Input material below:
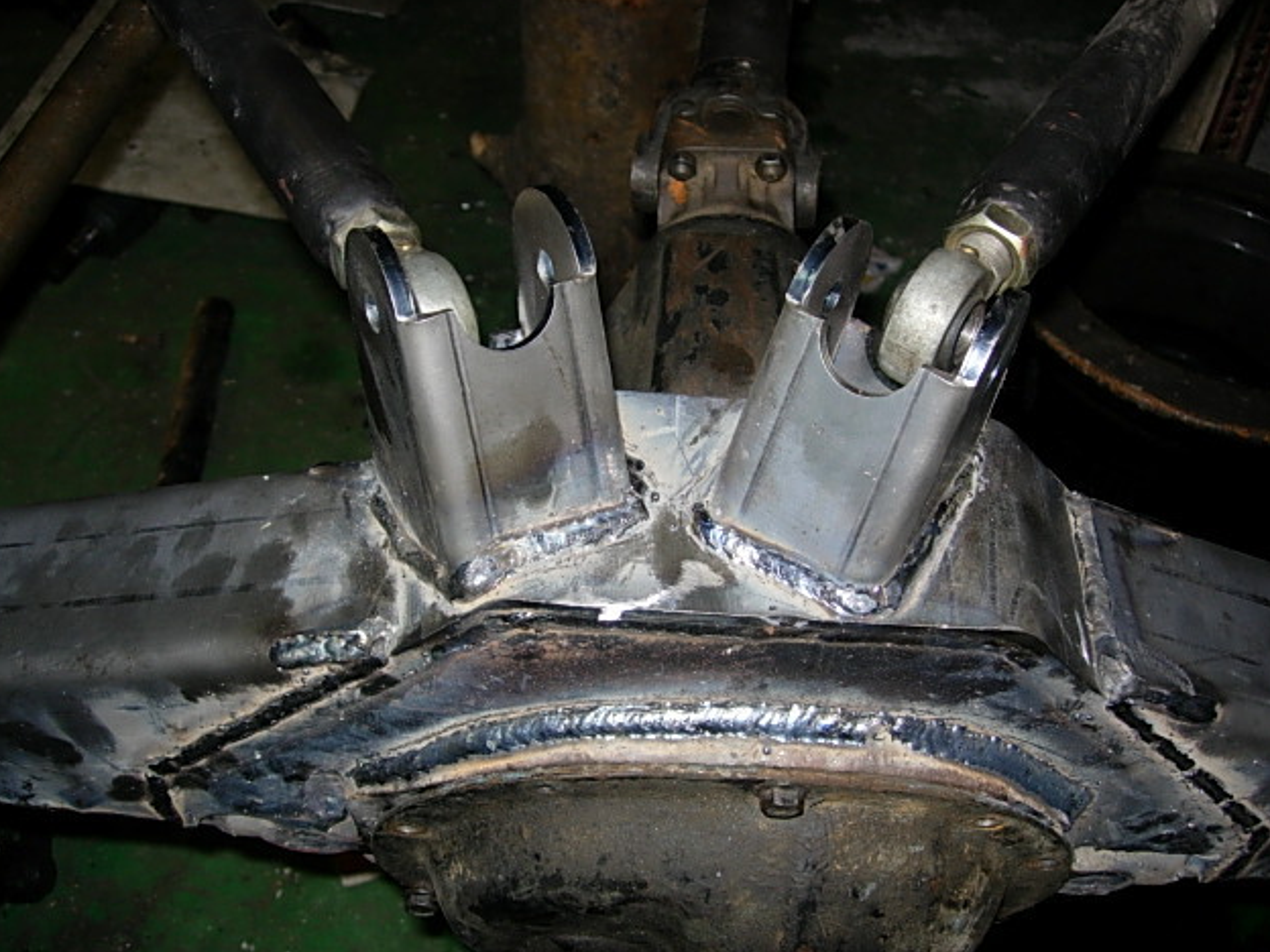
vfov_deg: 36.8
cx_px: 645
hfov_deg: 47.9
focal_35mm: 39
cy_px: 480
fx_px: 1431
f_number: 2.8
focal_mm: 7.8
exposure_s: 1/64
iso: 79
End of Input material.
- Exercise instructions -
Print the records exactly, every one. Leave out the pictures.

- Response area -
vfov_deg: 36.8
cx_px: 645
hfov_deg: 47.9
focal_35mm: 39
cy_px: 480
fx_px: 1431
f_number: 2.8
focal_mm: 7.8
exposure_s: 1/64
iso: 79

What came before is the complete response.